JH: So I mean, what I described basically is calculating the L2 distance between all the image pixels. So RGB values basically, you have three values per pixel and that's, you can interpret this as vector and then you compare vectors, vector distances, get a magnitude and that's a scalar value and then you can sum over those and then you have like a loss value to optimize for, for example.
And the problem you have with that is that what you learn as your network is to be very smushy in your image generation. So this encourages you to make blurry images because you always want to learn the distribution of over the entire data set. So the easiest way to start out is to just generate the mean of all data. Then you're on average pretty good, right?

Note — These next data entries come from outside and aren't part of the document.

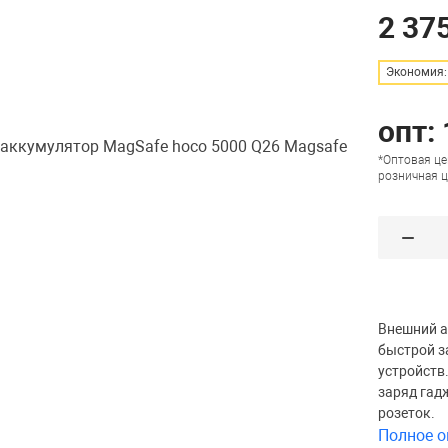
2 375
Экономия: 
опт:
*Оптовая це
розничная ц
Внешний а
быстрой з
устройств
заряд гадж
розеток.
Полное о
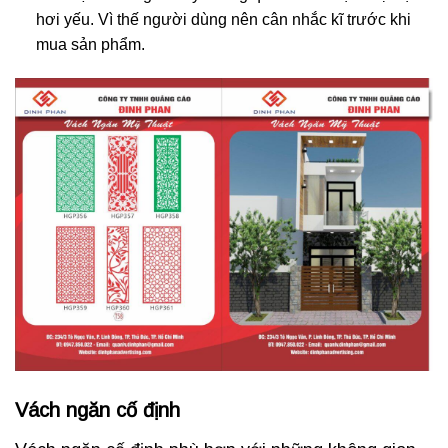
hơi yếu. Vì thế người dùng nên cân nhắc kĩ trước khi
mua sản phẩm.
Vách ngăn cố định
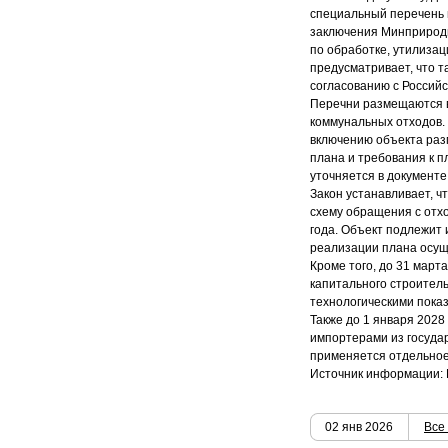
специальный перечень 
заключения Минприроды
по обработке, утилизац
предусматривает, что 
согласованию с Российс
Перечни размещаются в
коммунальных отходов.
включению объекта раз
плана и требования к п
уточняется в документе
Закон устанавливает, ч
схему обращения с отх
года. Объект подлежит
реализации плана осу
Кроме того, до 31 март
капитального строител
технологическими пока
Также до 1 января 2028
импортерами из государ
применяется отдельное
Источник информации: 
02 янв 2026
Все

And then start learning to, to yeah, generate the images based on the inputs better and better. And the L2 loss because of its quadratic nature makes it so that images are more blurry, but there are better ways to get more realistic looking, more crisper images, for example, using perceptual losses, comparing not RGB values, but other features that you can generate and then also differentiate. That's always important in deep learning.
So that's a huge field of science. And in the end, what you will probably always do is a combination of something like perceptual losses, L2 loss and a gun loss where you, which is another, yet another field we might talk about. Yeah, which, which then helps you to, to get better image generations.
JD: So this would explain why a lot of in-painting results or demos I saw is like, they say, okay, generate me a background and the background got blurrier and blurrier. The more they generated, is that the effect you're describing.
JH: I mean, I would have to know what the model was trained on, but basically, yes, if you only trained your model on an L2 signal where you put, you know, this, so subtract pixel values and then build the quadratic mean over it, that would result in more, what did I say?
Yeah, yeah, blurred image generations.
JD: Okay. Thanks for the detailed explanation, Johannes.
So we will split the episode up here and talk about generated adversarial networks in the next episode and also nerves, neural radiance fields.